VoiceCloner::few_shot_available
Check if few-shot mode is available.
pub fn few_shot_available(&self) -> bool
True if HuBERT model is loaded
VoiceCloner::is_few_shot_mode
Check if currently in few-shot mode.
pub fn is_few_shot_mode(&self) -> bool
True if prompt semantic codes and reference text are set
Types
VoiceClonerConfig
Configuration for voice cloner.
pub struct VoiceClonerConfig {
pub t2s_weights: String,
pub bert_weights: String,
pub bert_tokenizer: String,
pub vits_weights: String,
pub vits_pretrained_base: Option<String>,
pub hubert_weights: String,
pub sample_rate: u32, // 32000
pub top_k: i32, // 15
pub top_p: f32, // 1.0
pub temperature: f32, // 1.0
pub repetition_penalty: f32, // 1.2
pub noise_scale: f32, // 0.5
pub speed: f32, // 1.0
pub vits_onnx_path: Option<String>,
pub use_mlx_vits: bool, // false
pub use_gpu_mel: bool, // true
}
Default model directory: Uses $GPT_SOVITS_MODEL_DIR if set, otherwise ~/.OminiX/models/gpt-sovits-mlx.
AudioOutput
Generated audio output.
pub struct AudioOutput {
pub samples: Vec<f32>, // Raw audio samples (-1.0 to 1.0)
pub sample_rate: u32, // Sample rate (32000)
pub duration: f32, // Duration in seconds
pub num_tokens: usize, // Number of semantic tokens
}
AudioOutput::duration_secs
Get duration in seconds.
pub fn duration_secs(&self) -> f32
Duration calculated from samples.len() / sample_rate
AudioOutput::to_i16_samples
Convert to i16 samples for WAV output.
pub fn to_i16_samples(&self) -> Vec<i16>
Samples converted to 16-bit PCM, clamped to [-1, 1]
AudioOutput::apply_fade_in
Apply fade-in to reduce initial noise artifacts.

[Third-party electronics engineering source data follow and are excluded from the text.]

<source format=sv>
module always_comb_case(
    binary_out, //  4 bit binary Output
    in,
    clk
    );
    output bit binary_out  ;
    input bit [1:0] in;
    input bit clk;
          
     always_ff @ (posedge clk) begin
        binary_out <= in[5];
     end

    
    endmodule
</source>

pub fn apply_fade_in(&mut self, fade_ms: f32)
Fade-in duration in milliseconds (default: 50ms)
AudioOutput::trim_start
Trim audio from the start to remove initial artifacts.

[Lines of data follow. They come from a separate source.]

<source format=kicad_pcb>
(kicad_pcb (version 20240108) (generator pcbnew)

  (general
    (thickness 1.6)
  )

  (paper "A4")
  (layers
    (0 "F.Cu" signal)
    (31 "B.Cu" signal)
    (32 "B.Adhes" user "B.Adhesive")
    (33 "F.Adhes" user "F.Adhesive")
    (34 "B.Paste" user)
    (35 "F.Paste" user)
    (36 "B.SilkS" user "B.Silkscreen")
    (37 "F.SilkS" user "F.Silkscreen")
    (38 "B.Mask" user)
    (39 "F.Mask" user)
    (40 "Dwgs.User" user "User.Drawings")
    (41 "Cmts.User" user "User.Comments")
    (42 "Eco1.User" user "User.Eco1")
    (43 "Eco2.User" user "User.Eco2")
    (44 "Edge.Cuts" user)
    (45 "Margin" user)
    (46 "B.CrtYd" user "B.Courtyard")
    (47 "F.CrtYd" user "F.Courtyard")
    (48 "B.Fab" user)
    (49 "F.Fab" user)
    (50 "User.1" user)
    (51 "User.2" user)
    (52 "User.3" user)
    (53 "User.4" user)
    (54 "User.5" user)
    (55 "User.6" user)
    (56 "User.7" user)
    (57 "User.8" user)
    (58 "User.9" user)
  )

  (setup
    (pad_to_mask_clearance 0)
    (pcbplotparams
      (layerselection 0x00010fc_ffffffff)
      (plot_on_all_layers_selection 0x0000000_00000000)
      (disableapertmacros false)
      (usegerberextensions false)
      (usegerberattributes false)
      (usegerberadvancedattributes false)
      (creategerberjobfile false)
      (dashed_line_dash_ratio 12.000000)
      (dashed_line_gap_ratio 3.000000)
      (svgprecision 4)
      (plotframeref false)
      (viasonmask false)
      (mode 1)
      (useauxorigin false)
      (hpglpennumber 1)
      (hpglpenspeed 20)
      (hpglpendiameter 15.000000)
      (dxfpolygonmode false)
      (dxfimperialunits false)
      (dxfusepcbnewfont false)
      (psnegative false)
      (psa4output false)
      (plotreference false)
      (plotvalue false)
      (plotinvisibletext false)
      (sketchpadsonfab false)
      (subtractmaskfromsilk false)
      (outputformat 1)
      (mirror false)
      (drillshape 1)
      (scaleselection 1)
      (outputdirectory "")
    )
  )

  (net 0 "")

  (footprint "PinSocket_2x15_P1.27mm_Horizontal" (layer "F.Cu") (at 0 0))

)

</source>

pub fn trim_start(&mut self, trim_ms: f32)
Duration to trim in milliseconds
SynthesisOptions
Options for synthesis with timeout and cancellation support.

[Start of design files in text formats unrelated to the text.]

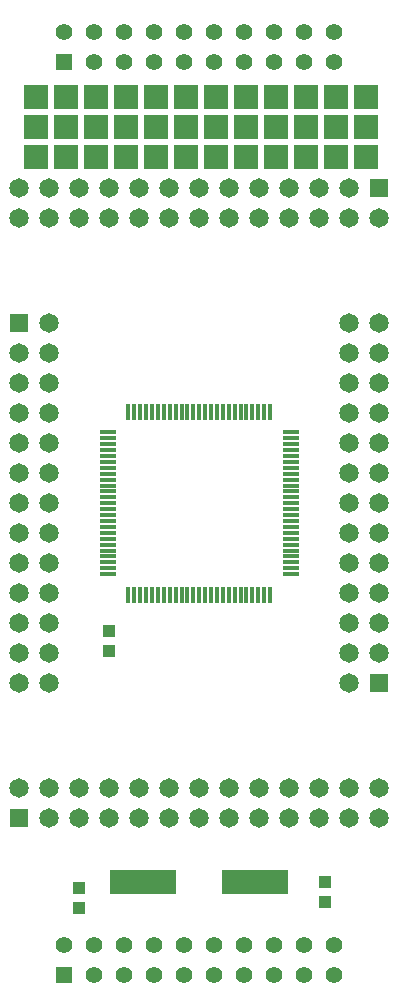
<source format=gbr>
%TF.GenerationSoftware,Altium Limited,Altium Designer,23.4.1 (23)*%
G04 Layer_Color=255*
%FSLAX45Y45*%
%MOMM*%
%TF.SameCoordinates,3C8645F9-427F-4EF9-BD5D-D69B0DC8593D*%
%TF.FilePolarity,Positive*%
%TF.FileFunction,Pads,Top*%
%TF.Part,Single*%
G01*
G75*
%TA.AperFunction,SMDPad,CuDef*%
%ADD11R,1.47500X0.30000*%
%ADD12R,0.30000X1.47500*%
%ADD13R,5.60000X2.10000*%
%ADD14R,1.00000X1.10000*%
%TA.AperFunction,ComponentPad*%
%ADD16C,1.65000*%
%ADD17R,1.65000X1.65000*%
%ADD18R,1.65000X1.65000*%
%TA.AperFunction,ViaPad*%
%ADD19R,2.00000X2.00000*%
%TA.AperFunction,ComponentPad*%
%ADD20R,1.39000X1.39000*%
%ADD21C,1.39000*%
D11*
X876200Y3900000D02*
D03*
Y3950000D02*
D03*
Y4000000D02*
D03*
Y4050000D02*
D03*
Y4100000D02*
D03*
Y4150000D02*
D03*
Y4200000D02*
D03*
Y4250000D02*
D03*
Y4300000D02*
D03*
Y4350000D02*
D03*
Y4400000D02*
D03*
Y4450000D02*
D03*
Y4500000D02*
D03*
Y4550000D02*
D03*
Y4600000D02*
D03*
Y4650000D02*
D03*
Y4700000D02*
D03*
Y4750000D02*
D03*
Y4800000D02*
D03*
Y4850000D02*
D03*
Y4900000D02*
D03*
Y4950000D02*
D03*
Y5000000D02*
D03*
Y5050000D02*
D03*
Y5100000D02*
D03*
X2423800D02*
D03*
Y5050000D02*
D03*
Y5000000D02*
D03*
Y4950000D02*
D03*
Y4900000D02*
D03*
Y4850000D02*
D03*
Y4800000D02*
D03*
Y4750000D02*
D03*
Y4700000D02*
D03*
Y4650000D02*
D03*
Y4600000D02*
D03*
Y4550000D02*
D03*
Y4500000D02*
D03*
Y4450000D02*
D03*
Y4400000D02*
D03*
Y4350000D02*
D03*
Y4300000D02*
D03*
Y4250000D02*
D03*
Y4200000D02*
D03*
Y4150000D02*
D03*
Y4100000D02*
D03*
Y4050000D02*
D03*
Y4000000D02*
D03*
Y3950000D02*
D03*
Y3900000D02*
D03*
D12*
X1050000Y5273800D02*
D03*
X1100000D02*
D03*
X1150000D02*
D03*
X1200000D02*
D03*
X1250000D02*
D03*
X1300000D02*
D03*
X1350000D02*
D03*
X1400000D02*
D03*
X1450000D02*
D03*
X1500000D02*
D03*
X1550000D02*
D03*
X1600000D02*
D03*
X1650000D02*
D03*
X1700000D02*
D03*
X1750000D02*
D03*
X1800000D02*
D03*
X1850000D02*
D03*
X1900000D02*
D03*
X1950000D02*
D03*
X2000000D02*
D03*
X2050000D02*
D03*
X2100000D02*
D03*
X2150000D02*
D03*
X2200000D02*
D03*
X2250000D02*
D03*
Y3726200D02*
D03*
X2200000D02*
D03*
X2150000D02*
D03*
X2100000D02*
D03*
X2050000D02*
D03*
X2000000D02*
D03*
X1950000D02*
D03*
X1900000D02*
D03*
X1850000D02*
D03*
X1800000D02*
D03*
X1750000D02*
D03*
X1700000D02*
D03*
X1650000D02*
D03*
X1600000D02*
D03*
X1550000D02*
D03*
X1500000D02*
D03*
X1450000D02*
D03*
X1400000D02*
D03*
X1350000D02*
D03*
X1300000D02*
D03*
X1250000D02*
D03*
X1200000D02*
D03*
X1150000D02*
D03*
X1100000D02*
D03*
X1050000D02*
D03*
D13*
X2126000Y1295400D02*
D03*
X1176000D02*
D03*
D14*
X889000Y3248750D02*
D03*
Y3418750D02*
D03*
X2714625Y1291500D02*
D03*
Y1121500D02*
D03*
X635000Y1243875D02*
D03*
Y1073875D02*
D03*
D16*
X381000Y2976000D02*
D03*
X127000D02*
D03*
X381000Y3230000D02*
D03*
X127000D02*
D03*
X381000Y3484000D02*
D03*
X127000D02*
D03*
X381000Y3738000D02*
D03*
X127000D02*
D03*
X381000Y3992000D02*
D03*
X127000D02*
D03*
X381000Y4246000D02*
D03*
X127000D02*
D03*
X381000Y4500000D02*
D03*
X127000D02*
D03*
X381000Y4754000D02*
D03*
X127000D02*
D03*
X381000Y5008000D02*
D03*
X127000D02*
D03*
X381000Y5262000D02*
D03*
X127000D02*
D03*
X381000Y5516000D02*
D03*
X127000D02*
D03*
X381000Y5770000D02*
D03*
X127000D02*
D03*
X381000Y6024000D02*
D03*
X126000Y2087000D02*
D03*
X380000Y1833000D02*
D03*
Y2087000D02*
D03*
X634000Y1833000D02*
D03*
Y2087000D02*
D03*
X888000Y1833000D02*
D03*
Y2087000D02*
D03*
X1142000Y1833000D02*
D03*
Y2087000D02*
D03*
X1396000Y1833000D02*
D03*
Y2087000D02*
D03*
X1650000Y1833000D02*
D03*
Y2087000D02*
D03*
X1904000Y1833000D02*
D03*
Y2087000D02*
D03*
X2158000Y1833000D02*
D03*
Y2087000D02*
D03*
X2412000Y1833000D02*
D03*
Y2087000D02*
D03*
X2666000Y1833000D02*
D03*
Y2087000D02*
D03*
X2920000Y1833000D02*
D03*
Y2087000D02*
D03*
X3174000Y1833000D02*
D03*
Y2087000D02*
D03*
Y6913000D02*
D03*
X2920000Y7167000D02*
D03*
Y6913000D02*
D03*
X2666000Y7167000D02*
D03*
Y6913000D02*
D03*
X2412000Y7167000D02*
D03*
Y6913000D02*
D03*
X2158000Y7167000D02*
D03*
Y6913000D02*
D03*
X1904000Y7167000D02*
D03*
Y6913000D02*
D03*
X1650000Y7167000D02*
D03*
Y6913000D02*
D03*
X1396000Y7167000D02*
D03*
Y6913000D02*
D03*
X1142000Y7167000D02*
D03*
Y6913000D02*
D03*
X888000Y7167000D02*
D03*
Y6913000D02*
D03*
X634000Y7167000D02*
D03*
Y6913000D02*
D03*
X380000Y7167000D02*
D03*
Y6913000D02*
D03*
X126000Y7167000D02*
D03*
Y6913000D02*
D03*
X2919000Y2976000D02*
D03*
X3173000Y3230000D02*
D03*
X2919000D02*
D03*
X3173000Y3484000D02*
D03*
X2919000D02*
D03*
X3173000Y3738000D02*
D03*
X2919000D02*
D03*
X3173000Y3992000D02*
D03*
X2919000D02*
D03*
X3173000Y4246000D02*
D03*
X2919000D02*
D03*
X3173000Y4500000D02*
D03*
X2919000D02*
D03*
X3173000Y4754000D02*
D03*
X2919000D02*
D03*
X3173000Y5008000D02*
D03*
X2919000D02*
D03*
X3173000Y5262000D02*
D03*
X2919000D02*
D03*
X3173000Y5516000D02*
D03*
X2919000D02*
D03*
X3173000Y5770000D02*
D03*
X2919000D02*
D03*
X3173000Y6024000D02*
D03*
X2919000D02*
D03*
D17*
X127000D02*
D03*
X3173000Y2976000D02*
D03*
D18*
X126000Y1833000D02*
D03*
X3174000Y7167000D02*
D03*
D19*
X269875Y7429500D02*
D03*
X1031875D02*
D03*
X523875D02*
D03*
X777875D02*
D03*
X1285875D02*
D03*
X2047875D02*
D03*
X1793875D02*
D03*
X1539875D02*
D03*
X3063875D02*
D03*
X2809875D02*
D03*
X2301875D02*
D03*
X2555875D02*
D03*
X2301875Y7937500D02*
D03*
Y7683500D02*
D03*
X2555875D02*
D03*
Y7937500D02*
D03*
X3063875D02*
D03*
Y7683500D02*
D03*
X2809875D02*
D03*
Y7937500D02*
D03*
X1285875D02*
D03*
Y7683500D02*
D03*
X1539875D02*
D03*
Y7937500D02*
D03*
X2047875D02*
D03*
Y7683500D02*
D03*
X1793875D02*
D03*
Y7937500D02*
D03*
X777875D02*
D03*
Y7683500D02*
D03*
X1031875D02*
D03*
Y7937500D02*
D03*
X523875D02*
D03*
Y7683500D02*
D03*
X269875D02*
D03*
Y7937500D02*
D03*
D20*
X508000Y8238000D02*
D03*
Y508000D02*
D03*
D21*
Y8492000D02*
D03*
X762000Y8238000D02*
D03*
Y8492000D02*
D03*
X1016000Y8238000D02*
D03*
Y8492000D02*
D03*
X1270000Y8238000D02*
D03*
Y8492000D02*
D03*
X1524000Y8238000D02*
D03*
Y8492000D02*
D03*
X1778000Y8238000D02*
D03*
Y8492000D02*
D03*
X2032000Y8238000D02*
D03*
Y8492000D02*
D03*
X2286000Y8238000D02*
D03*
Y8492000D02*
D03*
X2540000Y8238000D02*
D03*
Y8492000D02*
D03*
X2794000Y8238000D02*
D03*
Y8492000D02*
D03*
X508000Y762000D02*
D03*
X762000Y508000D02*
D03*
Y762000D02*
D03*
X1016000Y508000D02*
D03*
Y762000D02*
D03*
X1270000Y508000D02*
D03*
Y762000D02*
D03*
X1524000Y508000D02*
D03*
Y762000D02*
D03*
X1778000Y508000D02*
D03*
Y762000D02*
D03*
X2032000Y508000D02*
D03*
Y762000D02*
D03*
X2286000Y508000D02*
D03*
Y762000D02*
D03*
X2540000Y508000D02*
D03*
Y762000D02*
D03*
X2794000Y508000D02*
D03*
Y762000D02*
D03*
%TF.MD5,793d5c64e1d68a1d05e9645d14f0b95a*%
M02*

</source>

pub struct SynthesisOptions {
pub timeout: Option<Duration>,
pub cancel_token: Option<Arc<AtomicBool>>,
pub max_tokens_per_chunk: Option<usize>,
pub speed_override: Option<f32>,
}
SynthesisOptions::with_timeout
Create options with a timeout.
pub fn with_timeout(timeout: Duration) -> Self
Maximum time allowed for synthesis
SynthesisOptions::with_cancel_token
Create options with a cancellation token.
pub fn with_cancel_token(token: Arc<AtomicBool>) -> Self
Cancellation token - set to true to cancel synthesis
Options with cancel token set
Text preprocessing
preprocess_text
Preprocess text to phonemes.
pub fn preprocess_text(text: &str) -> (Array, Vec<String>, Vec<i32>, String)
Input text in Chinese or English
return
(Array, Vec<String>, Vec<i32>, String)
Tuple of (phoneme_ids, phonemes, word2ph, normalized_text)
Language
Supported languages.
pub enum Language {
Chinese,
English,
}
Model files
Required files in model directory:
- T2S weights:
doubao_mixed_gpt_new.safetensors
- BERT weights:
bert.safetensors
- BERT tokenizer:
chinese-roberta-tokenizer/tokenizer.json
- VITS weights:
doubao_mixed_sovits_new.safetensors
- HuBERT weights:
hubert.safetensors (for few-shot mode)
- ONNX VITS (optional):
vits.onnx (recommended for best quality)
Environment variables
GPT_SOVITS_MODEL_DIR - Override default model directory
Modes
Zero-shot mode
Uses only reference audio mel spectrogram for voice style:
cloner.set_reference_audio("/path/to/reference.wav")?;
let audio = cloner.synthesize("你好,世界!")?;
Few-shot mode
Uses reference audio + transcript for stronger conditioning via HuBERT:
cloner.set_reference_audio_with_text(
"/path/to/reference.wav",
"这是参考音频的文本内容"
)?;
let audio = cloner.synthesize("你好,世界!")?;
Few-shot mode provides better quality but requires the reference audio transcript.